Groups challenging Wisconsin’s voter ID law in filings asked a full appeals court to reverse a decision by three federal judges that allows the law to go into effect this fall. The submissions Tuesday and Wednesday by lawyers for the Advancement Project and the American Civil Liberties Union said Friday’s decision by a panel of judges from the U.S. 7th Circuit Court of Appeals was a “radical, last-minute change to procedures for conducting an election that is already underway.” “Supreme Court precedent and other circuits uniformly caution against such eleventh-hour changes to the election laws, even where those courts have approved such changes for future elections,” the attorneys wrote. In a terse order Wednesday, the court told Attorney General J.B. Van Hollen’s office to respond by Tuesday. Van Hollen declined to comment on the filings through his spokeswoman, Dana Brueck. The legal fight is coming to a head just seven weeks before the Nov. 4 election between Republican Gov.

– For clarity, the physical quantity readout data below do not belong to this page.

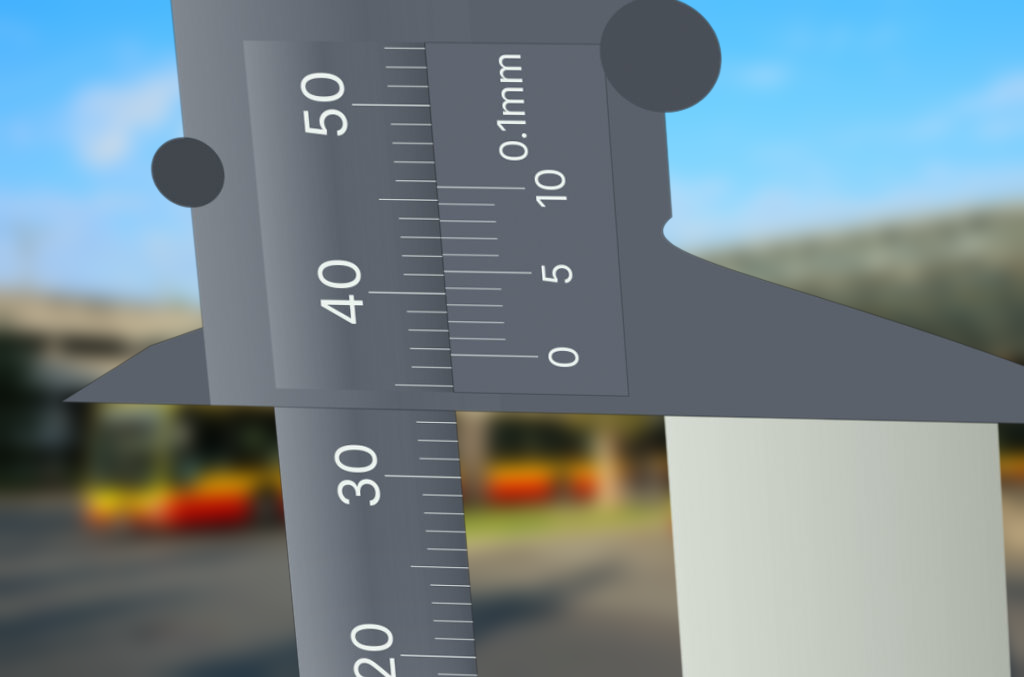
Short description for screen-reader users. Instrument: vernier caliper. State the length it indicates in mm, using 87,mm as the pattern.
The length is 36.7,mm
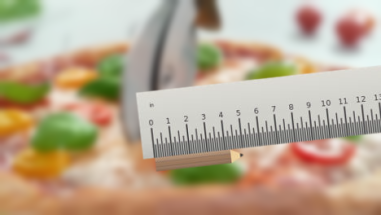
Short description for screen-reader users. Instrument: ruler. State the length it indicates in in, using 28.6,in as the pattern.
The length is 5,in
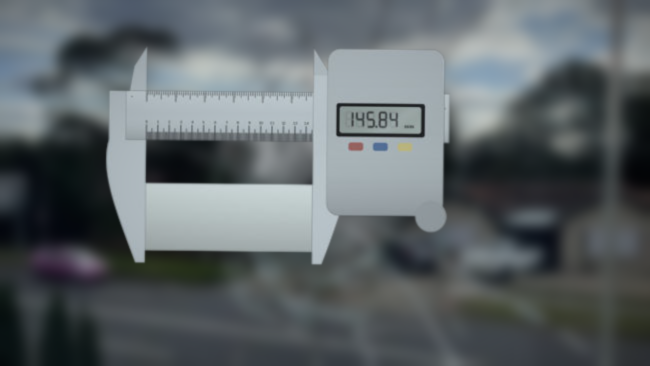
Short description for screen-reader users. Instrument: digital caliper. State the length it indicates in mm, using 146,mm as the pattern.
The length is 145.84,mm
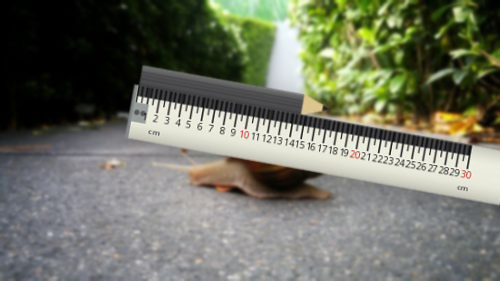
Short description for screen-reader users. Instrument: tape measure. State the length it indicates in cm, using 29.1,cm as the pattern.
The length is 17,cm
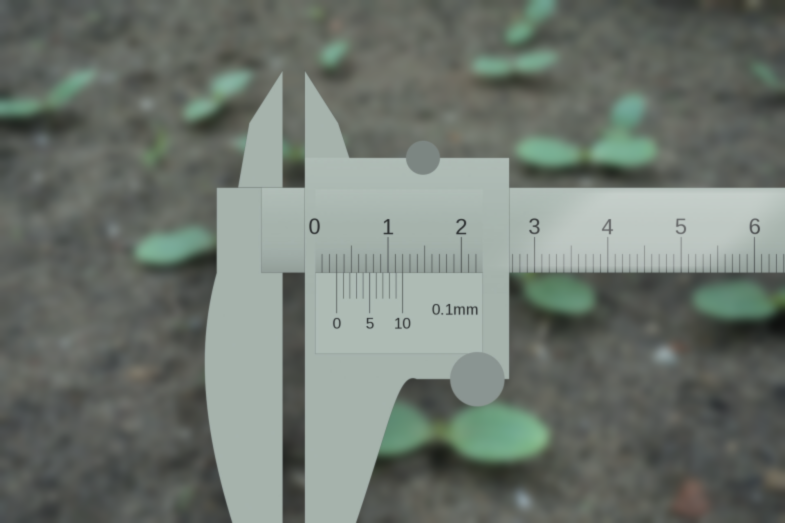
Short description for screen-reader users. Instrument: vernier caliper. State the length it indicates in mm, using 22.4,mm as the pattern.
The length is 3.0,mm
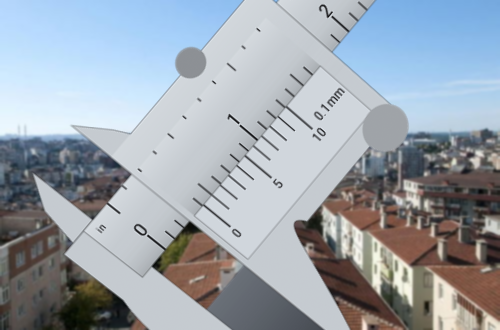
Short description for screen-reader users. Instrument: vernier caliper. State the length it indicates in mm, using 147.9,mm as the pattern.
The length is 4.1,mm
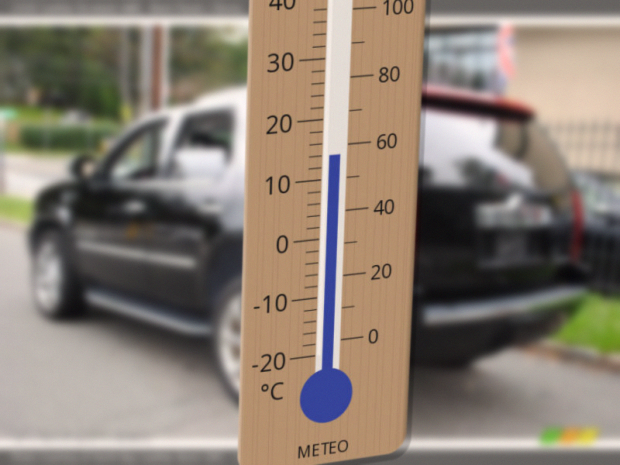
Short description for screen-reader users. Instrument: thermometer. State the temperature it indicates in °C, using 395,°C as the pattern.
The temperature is 14,°C
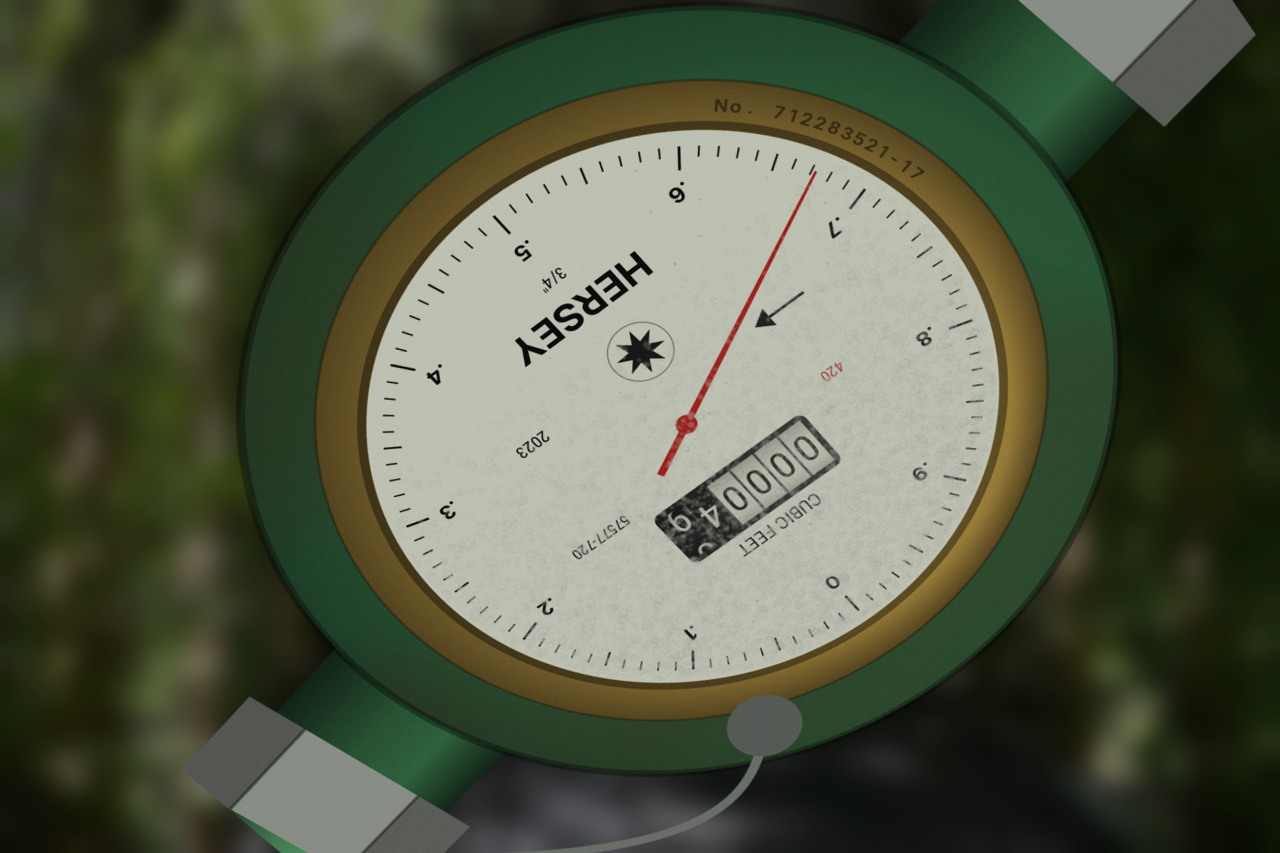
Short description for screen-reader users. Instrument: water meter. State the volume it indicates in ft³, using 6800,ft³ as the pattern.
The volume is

Scott Walker and Democrat Mary Burke. Walker signed the voter ID law in 2011; Burke opposes it.
The ID law was in place for a low-turnout primary in February 2012 but then blocked by a series of decisions by state and federal courts. The state Supreme Court ruled the voter ID law was constitutional this summer and the federal appeals panel on Friday determined the state was likely to prevail in its arguments and could implement the law. With Friday’s order, the state crossed the last barrier to putting the law into place, and election officials immediately said they would do that.
Those opposed to the law filed an emergency motion asking the full 10-member appeals court to step in. They are asking the court to block the law from going into effect this fall while the panel renders a final decision on whether the law violates the U.S. Constitution and federal Voting Rights Act.
For the opponents to succeed, a majority of the court would have to agree to take the case and then to halt the ID law. If the appeals court doesn’t stop the law, attorney John Ullin said, the plaintiffs may ask the U.S. Supreme Court to intervene in the case.